Skillet Cornbread

cast iron skillet cornbread

This is hands down the best tasting cornmeal. It is beautifully ground and looks more like fine sand. The flavor is pure corn. There is none of the bitterness you sometimes find in some cornmeal. Plus it is non-GMO. You could use rendered bacon fat for all or some of the butter if you are so inclined. To make this bread I like to use my square 9-inch cast-iron skillet I found on E-bay. It is hard to resist buying a unique piece when I “discover” it, now I’m on self-imposed restriction from buying any more cast iron pans online. My mother in law only found it once at a store in Maryland. I’ve searched for a retail outlet and finally located it at It is produced by the Ute nation from the base of the Sleeping Ute mountain.

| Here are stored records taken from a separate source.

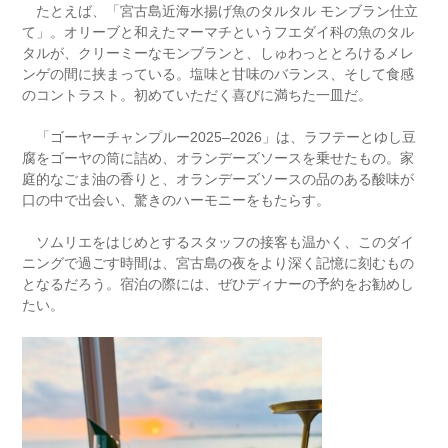
たとえば、「宮古島近海水揚げ魚のタルタル モンブラン仕立
て」。オリーブと和えたマーマチというフエダイ科の魚のタル
タルが、クリーミーなモンブランと、しゅわっととろけるメレ
ンゲの間に挟まっている。塩味と甘味のバランス、そして食感
のコントラスト。初めていただく喜びに満ちた一皿だ。
「ゴーヤーチャンプルー2025–2026」は、ラフテーとゆし豆
腐をゴーヤの筒に詰め、オランデーズソースを乗せたもの。家
庭的なごま油の香りと、オランデーズソースの品のある酸味が
口の中で出会い、驚きのハーモニーをもたらす。
ソムリエをはじめとするスタッフの接客も温かく、このダイ
ニングで過ごす時間は、宮古島の夜をより深く記憶に刻むもの
となるだろう。宿泊の際には、ぜひディナーの予約をお勧めし
たい。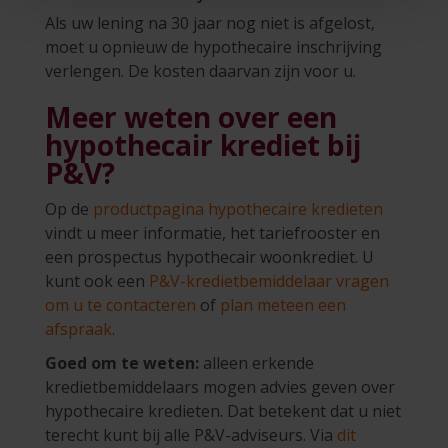
Als uw lening na 30 jaar nog niet is afgelost,
moet u opnieuw de hypothecaire inschrijving
verlengen. De kosten daarvan zijn voor u.
Meer weten over een
hypothecair krediet bij
P&V?
Op de
productpagina hypothecaire kredieten
vindt u meer informatie, het tariefrooster en
een prospectus hypothecair woonkrediet. U
kunt ook een
P&V-kredietbemiddelaar vragen
om u te contacteren
of
plan meteen een
afspraak
.
Goed om te weten:
alleen erkende
kredietbemiddelaars mogen advies geven over
hypothecaire kredieten. Dat betekent dat u niet
terecht kunt bij alle P&V-adviseurs. Via
dit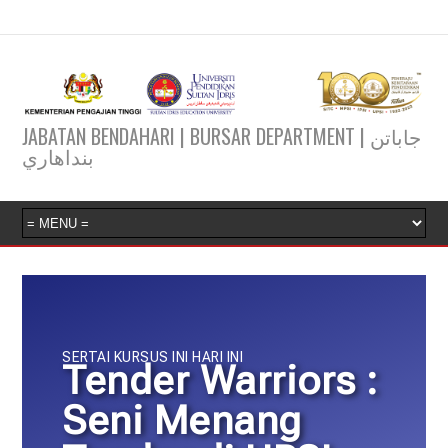
JABATAN BENDAHARI | BURSAR DEPARTMENT | جاباتن
بنداهاري
SERTAI KURSUS INI HARI INI
Tender Warriors :
Seni Menang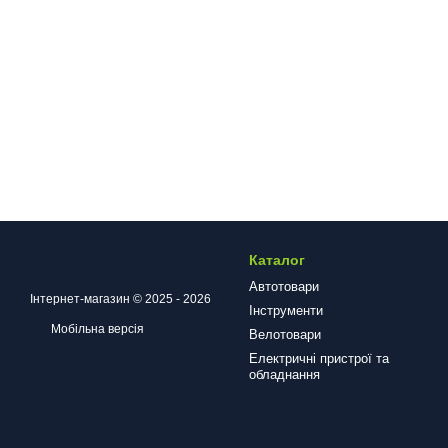
Каталог
Автотовари
Інтернет-магазин © 2025 - 2026
Інструменти
Мобільна версія
Велотовари
Електричні пристрої та
обладнання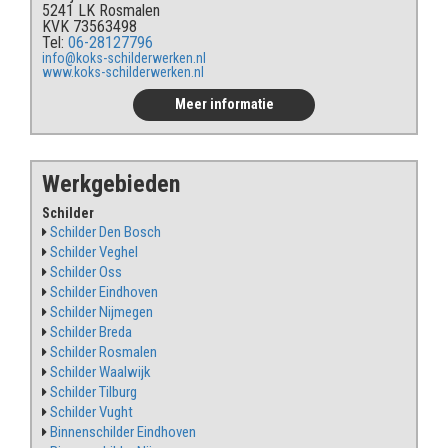
5241 LK Rosmalen
KVK 73563498
Tel:
06-28127796
info@koks-schilderwerken.nl
www.koks-schilderwerken.nl
Meer informatie
Werkgebieden
Schilder
Schilder Den Bosch
Schilder Veghel
Schilder Oss
Schilder Eindhoven
Schilder Nijmegen
Schilder Breda
Schilder Rosmalen
Schilder Waalwijk
Schilder Tilburg
Schilder Vught
Binnenschilder Eindhoven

1 cup Bow & Arrow yellow cornmeal
1 cup Gold Medal all-purpose flour
2 teaspoons baking powder
½ teaspoon baking soda
½ teaspoon kosher salt
1 large egg
1 1/3 cups buttermilk or milk with 1 tablespoon apple cider vinegar
6 tablespoon unsalted butter or bacon fat,
1. Position a rack in the center of the oven and heat the oven to 400°F. Place a 9-inch square or 12-inch cast-iron skillet in the oven to preheat. Alternatively, butter a 9-inch square baking pan; you do not need to heat the square pan in the oven.
2. Combine the cornmeal, flour, baking powder, baking soda, and salt in a medium bowl. Mix thoroughly with a whisk.
3. Whisk the egg, vinegar, and milk in a small bowl until you no longer see any streaks of egg.
4. When the oven and cast-iron pan are hot melt the butter or bacon fat in the pan. When melted use a wooden spoon to mix the milk mixture into the dry mixture. Working quickly* now stir in all but a tablespoon of the melted butter or bacon fat. Combine well but do not over mix.
5. Pour the batter into the pan and smooth the top. Bake in the center of the oven for 20-25 minutes or until a toothpick inserted in the center comes out clean. As soon as it comes out of the oven, turn it out on to a wire cooling rack.

*As soon as the acid ingredients (buttermilk or vinegar) come in contact with the baking powder and soda they activate and begin to make carbon dioxide gas bubbles, these bubbles will make the product rise. The sooner your cornbread is in the oven the higher it will rise.